Aldosterone antagonists are beneficial in treating moderate to severe heart failure but may not offer the same benefit to patients with less severe heart failure or significant renal failure.
The choice of agents is based on the severity of the heart failure, the ejection fraction of the left ventricle, and the history of myocardial infarction.
Post myocardial infarction
It is recommended that the treatment of patients with hypertension who have had a myocardial infarction include an angiotensin-converting enzyme inhibitor.
Angiotensin receptor blocker for patients intolerant to angiotensin-converting enzyme inhibitors, a beta-blocker, and an aldosterone antagonist for patients with symptomatic heart failure without hyperkalemia or significant renal failure.
Blockers of short-acting calcium channels are not recommended for the treatment of hypertension in patients with myocardial infarction.
High risk of coronary heart disease
In patients with hypertension at high risk of coronary heart disease, diuretics, calcium channel blockers, beta-blockers, and angiotensin-converting enzyme inhibitors are recommended.
Patients with hypertension and diabetes have lower blood pressure control rates and often require combination therapy.
An angiotensin-converting enzyme inhibitor or an angiotensin receptor blocker is recommended if an angiotensin-converting enzyme inhibitor is not tolerated or is contraindicated for these patients.
Common combinations include an angiotensin-converting enzyme inhibitor, an angiotensin receptor blocker, a calcium channel blocker, or a diuretic.
Given the low cost and proven benefits of a diuretic to reduce cardiovascular and all-cause mortality, the combination of a diuretic and an angiotensin-converting enzyme inhibitor is a good starting point if combination therapy is chosen.
The combination of the calcium channel blocker inhibitor has shown a reduction in upper blood pressure compared to monotherapy with angiotensin-converting enzyme inhibitors in patients with hypertension and diabetes.
The renoprotection achieved in these patients through the use of treatment with inhibitors of the angiotensin-converting enzyme reflects the action of the angiotensin-converting enzyme inhibitor and the decrease in blood pressure.
Chronic kidney disease
Diabetes and hypertension are the two leading causes of end-stage renal disease.

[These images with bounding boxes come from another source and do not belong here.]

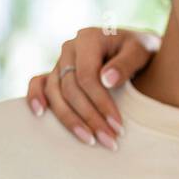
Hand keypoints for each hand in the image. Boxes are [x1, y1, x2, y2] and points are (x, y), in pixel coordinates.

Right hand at [26, 27, 159, 147]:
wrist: (139, 48)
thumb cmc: (142, 49)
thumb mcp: (142, 50)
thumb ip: (126, 62)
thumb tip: (107, 80)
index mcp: (89, 38)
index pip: (87, 76)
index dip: (100, 103)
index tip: (117, 125)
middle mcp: (70, 48)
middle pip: (71, 88)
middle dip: (90, 117)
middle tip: (109, 140)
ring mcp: (61, 61)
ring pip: (55, 92)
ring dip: (70, 119)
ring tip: (89, 140)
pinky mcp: (57, 72)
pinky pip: (38, 83)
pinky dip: (35, 97)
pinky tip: (40, 115)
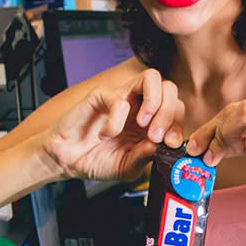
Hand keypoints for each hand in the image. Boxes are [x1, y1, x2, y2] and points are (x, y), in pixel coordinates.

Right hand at [42, 68, 185, 181]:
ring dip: (154, 102)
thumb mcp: (128, 167)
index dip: (178, 125)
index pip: (176, 109)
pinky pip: (118, 98)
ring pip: (151, 78)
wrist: (67, 160)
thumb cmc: (97, 160)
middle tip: (156, 136)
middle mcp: (139, 104)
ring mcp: (122, 97)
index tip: (170, 144)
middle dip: (169, 113)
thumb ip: (146, 156)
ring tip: (144, 125)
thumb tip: (163, 145)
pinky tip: (106, 135)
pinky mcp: (101, 96)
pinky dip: (116, 120)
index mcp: (151, 121)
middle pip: (169, 89)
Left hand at [184, 88, 245, 209]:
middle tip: (206, 155)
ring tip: (228, 154)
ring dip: (228, 135)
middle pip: (235, 108)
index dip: (209, 126)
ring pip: (244, 112)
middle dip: (213, 133)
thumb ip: (234, 140)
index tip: (195, 145)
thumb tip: (203, 144)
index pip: (233, 107)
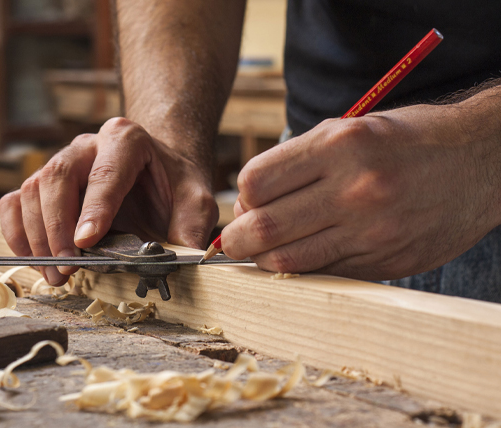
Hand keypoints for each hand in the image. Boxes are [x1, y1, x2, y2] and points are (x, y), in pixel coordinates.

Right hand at [0, 117, 217, 284]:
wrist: (158, 168)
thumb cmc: (174, 183)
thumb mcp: (197, 200)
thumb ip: (193, 226)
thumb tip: (184, 257)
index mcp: (126, 140)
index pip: (105, 173)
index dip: (93, 209)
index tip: (85, 242)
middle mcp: (87, 145)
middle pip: (56, 179)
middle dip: (56, 229)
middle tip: (66, 268)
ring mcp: (60, 161)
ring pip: (31, 192)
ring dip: (36, 238)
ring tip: (55, 275)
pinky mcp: (43, 182)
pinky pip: (15, 202)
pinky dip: (17, 234)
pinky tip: (34, 260)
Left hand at [221, 103, 500, 279]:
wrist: (480, 161)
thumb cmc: (405, 140)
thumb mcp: (350, 128)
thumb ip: (299, 162)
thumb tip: (249, 202)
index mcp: (341, 145)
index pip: (257, 181)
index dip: (243, 196)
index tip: (246, 202)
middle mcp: (356, 188)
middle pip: (265, 227)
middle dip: (237, 239)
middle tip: (235, 240)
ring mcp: (373, 230)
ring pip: (289, 260)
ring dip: (265, 259)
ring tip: (264, 250)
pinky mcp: (387, 261)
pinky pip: (325, 273)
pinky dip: (303, 268)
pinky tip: (304, 255)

Hypertension can cause or worsen kidney disease, which can also be caused by kidney disease.
Combination therapy is often necessary to effectively reduce blood pressure to target levels in patients with kidney disease because monotherapy seldom reaches the level of blood pressure decrease required to decrease glomerular filtration rate.
The first-line therapy for proteinuric kidney disease includes an angiotensin-converting enzyme inhibitor or angiotensin receptor blocker. It often requires the addition of a diuretic or a calcium channel blocker.
In patients with hypertension and non-diabetic proteinuric renal disease, adding a calcium channel blocker to an angiotensin-converting enzyme inhibitor significantly reduces blood pressure. Still, it does not offer an advantage in decreasing the progression of renal disease terminal.
Thiazide diuretics are recommended in patients with a glomerular filtration rate greater than or equal to 40 ml per minute, and loop diuretics are recommended in patients with a glomerular filtration rate less than or equal to 40 ml per minute.
The combination of an angiotensin-converting enzyme inhibitor and an angiotensin receptor blocker may be beneficial compared to any agent alone in certain patients with chronic kidney disease.